++++ Source records

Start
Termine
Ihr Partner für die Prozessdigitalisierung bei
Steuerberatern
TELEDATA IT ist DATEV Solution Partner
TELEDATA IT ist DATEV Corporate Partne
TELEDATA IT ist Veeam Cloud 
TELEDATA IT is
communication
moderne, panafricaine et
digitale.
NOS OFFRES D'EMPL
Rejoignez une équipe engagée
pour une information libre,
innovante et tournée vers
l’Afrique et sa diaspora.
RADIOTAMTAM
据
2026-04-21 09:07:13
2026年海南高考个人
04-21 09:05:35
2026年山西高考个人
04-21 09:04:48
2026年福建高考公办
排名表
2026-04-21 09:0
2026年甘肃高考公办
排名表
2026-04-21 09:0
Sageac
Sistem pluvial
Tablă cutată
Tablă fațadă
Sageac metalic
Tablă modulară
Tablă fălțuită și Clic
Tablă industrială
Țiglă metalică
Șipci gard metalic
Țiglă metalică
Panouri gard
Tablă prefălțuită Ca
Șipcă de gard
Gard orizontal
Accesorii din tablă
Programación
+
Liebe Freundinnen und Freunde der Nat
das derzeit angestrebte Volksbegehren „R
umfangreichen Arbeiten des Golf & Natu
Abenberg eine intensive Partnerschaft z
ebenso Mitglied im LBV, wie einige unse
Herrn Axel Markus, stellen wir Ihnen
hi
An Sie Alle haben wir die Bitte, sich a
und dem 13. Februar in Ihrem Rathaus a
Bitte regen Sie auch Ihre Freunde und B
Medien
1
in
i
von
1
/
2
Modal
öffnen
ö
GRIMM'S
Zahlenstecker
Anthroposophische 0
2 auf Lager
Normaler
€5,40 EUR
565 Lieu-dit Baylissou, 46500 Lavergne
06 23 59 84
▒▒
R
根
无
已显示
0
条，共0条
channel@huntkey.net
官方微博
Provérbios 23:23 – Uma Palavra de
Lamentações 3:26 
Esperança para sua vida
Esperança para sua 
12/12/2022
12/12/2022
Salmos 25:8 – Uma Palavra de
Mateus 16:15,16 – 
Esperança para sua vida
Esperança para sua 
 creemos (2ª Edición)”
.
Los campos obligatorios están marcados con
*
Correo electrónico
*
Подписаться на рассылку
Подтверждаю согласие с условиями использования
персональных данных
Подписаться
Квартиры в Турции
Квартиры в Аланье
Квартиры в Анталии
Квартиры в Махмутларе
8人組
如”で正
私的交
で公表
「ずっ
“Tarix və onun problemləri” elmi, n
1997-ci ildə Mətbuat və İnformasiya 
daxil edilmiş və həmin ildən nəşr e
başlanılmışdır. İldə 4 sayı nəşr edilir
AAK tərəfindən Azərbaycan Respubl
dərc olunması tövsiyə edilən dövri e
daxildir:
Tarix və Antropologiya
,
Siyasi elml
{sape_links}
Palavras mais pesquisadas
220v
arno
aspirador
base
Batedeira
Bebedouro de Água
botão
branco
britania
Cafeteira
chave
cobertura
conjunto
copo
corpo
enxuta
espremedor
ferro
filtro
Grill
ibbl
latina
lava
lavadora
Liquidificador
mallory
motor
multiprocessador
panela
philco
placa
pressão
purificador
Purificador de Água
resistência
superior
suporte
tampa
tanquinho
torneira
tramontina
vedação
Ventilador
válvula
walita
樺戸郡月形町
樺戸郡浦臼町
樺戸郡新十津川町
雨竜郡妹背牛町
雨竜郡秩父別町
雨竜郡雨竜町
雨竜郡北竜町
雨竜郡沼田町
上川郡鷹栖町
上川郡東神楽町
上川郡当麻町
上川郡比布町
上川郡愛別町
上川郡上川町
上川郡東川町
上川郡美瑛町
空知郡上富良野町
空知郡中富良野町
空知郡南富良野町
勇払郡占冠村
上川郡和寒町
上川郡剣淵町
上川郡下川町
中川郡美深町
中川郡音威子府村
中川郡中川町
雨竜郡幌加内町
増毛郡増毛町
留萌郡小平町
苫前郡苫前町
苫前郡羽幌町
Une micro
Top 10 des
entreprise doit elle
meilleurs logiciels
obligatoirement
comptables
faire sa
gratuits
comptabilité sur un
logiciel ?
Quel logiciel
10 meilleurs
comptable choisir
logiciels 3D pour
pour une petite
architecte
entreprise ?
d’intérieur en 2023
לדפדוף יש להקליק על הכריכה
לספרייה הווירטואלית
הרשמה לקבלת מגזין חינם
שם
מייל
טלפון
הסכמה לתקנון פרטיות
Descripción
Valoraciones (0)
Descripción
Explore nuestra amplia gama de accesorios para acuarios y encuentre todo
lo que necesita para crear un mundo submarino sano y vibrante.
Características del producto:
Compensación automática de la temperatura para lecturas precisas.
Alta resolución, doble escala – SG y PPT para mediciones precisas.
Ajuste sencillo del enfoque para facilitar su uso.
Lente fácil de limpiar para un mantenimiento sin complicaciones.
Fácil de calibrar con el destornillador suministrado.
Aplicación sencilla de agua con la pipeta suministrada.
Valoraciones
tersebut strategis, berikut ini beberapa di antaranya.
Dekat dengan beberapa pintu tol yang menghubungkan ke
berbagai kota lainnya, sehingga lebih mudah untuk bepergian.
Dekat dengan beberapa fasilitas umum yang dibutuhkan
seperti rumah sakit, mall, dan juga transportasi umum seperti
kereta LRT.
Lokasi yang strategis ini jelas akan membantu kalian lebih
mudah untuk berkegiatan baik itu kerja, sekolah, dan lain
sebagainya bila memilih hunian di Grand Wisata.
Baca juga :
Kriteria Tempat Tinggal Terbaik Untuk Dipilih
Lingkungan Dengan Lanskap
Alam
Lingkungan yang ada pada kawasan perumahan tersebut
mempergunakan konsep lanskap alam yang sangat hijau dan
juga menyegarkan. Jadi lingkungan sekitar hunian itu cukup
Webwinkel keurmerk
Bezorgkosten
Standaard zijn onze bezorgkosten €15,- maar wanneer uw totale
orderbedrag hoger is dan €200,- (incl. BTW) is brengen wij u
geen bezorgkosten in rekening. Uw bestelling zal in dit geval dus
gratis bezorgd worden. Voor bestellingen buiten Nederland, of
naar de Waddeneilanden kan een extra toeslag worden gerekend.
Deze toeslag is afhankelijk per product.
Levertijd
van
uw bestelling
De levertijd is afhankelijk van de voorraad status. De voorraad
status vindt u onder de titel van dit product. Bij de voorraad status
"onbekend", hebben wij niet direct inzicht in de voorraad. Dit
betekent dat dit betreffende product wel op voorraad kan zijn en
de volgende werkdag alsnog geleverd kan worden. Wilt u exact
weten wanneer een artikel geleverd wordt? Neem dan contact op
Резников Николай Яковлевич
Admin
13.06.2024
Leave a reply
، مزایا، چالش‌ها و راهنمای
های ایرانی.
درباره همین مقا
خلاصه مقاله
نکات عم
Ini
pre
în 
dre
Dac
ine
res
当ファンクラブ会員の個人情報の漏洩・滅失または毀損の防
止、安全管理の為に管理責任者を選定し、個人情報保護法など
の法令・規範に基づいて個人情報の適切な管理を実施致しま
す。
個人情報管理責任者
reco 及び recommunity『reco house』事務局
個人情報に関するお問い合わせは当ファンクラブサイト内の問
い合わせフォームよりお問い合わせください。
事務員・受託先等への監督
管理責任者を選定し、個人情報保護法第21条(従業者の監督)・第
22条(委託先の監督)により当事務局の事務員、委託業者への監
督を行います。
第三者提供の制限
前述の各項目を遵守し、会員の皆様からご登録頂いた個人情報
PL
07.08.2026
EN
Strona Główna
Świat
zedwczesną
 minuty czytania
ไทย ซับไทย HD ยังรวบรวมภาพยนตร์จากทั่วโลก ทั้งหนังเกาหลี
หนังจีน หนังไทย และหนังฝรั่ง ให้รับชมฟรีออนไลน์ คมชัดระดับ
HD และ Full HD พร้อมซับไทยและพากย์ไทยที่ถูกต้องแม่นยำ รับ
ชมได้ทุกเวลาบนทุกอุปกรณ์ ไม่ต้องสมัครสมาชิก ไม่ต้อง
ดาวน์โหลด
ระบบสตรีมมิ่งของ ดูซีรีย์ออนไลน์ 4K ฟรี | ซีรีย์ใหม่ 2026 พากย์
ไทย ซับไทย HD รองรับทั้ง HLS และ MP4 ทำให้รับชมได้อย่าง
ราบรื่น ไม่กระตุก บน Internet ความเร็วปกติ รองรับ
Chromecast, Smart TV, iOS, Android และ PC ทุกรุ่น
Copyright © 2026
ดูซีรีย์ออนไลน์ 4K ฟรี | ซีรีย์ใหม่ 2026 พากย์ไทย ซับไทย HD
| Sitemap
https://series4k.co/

++++++++

# What the task requires:
Each line in the data that holds the string "mudah" should be found and copied.

# Answer box:
berbagai kota lainnya, sehingga lebih mudah untuk bepergian.
mudah untuk berkegiatan baik itu kerja, sekolah, dan lain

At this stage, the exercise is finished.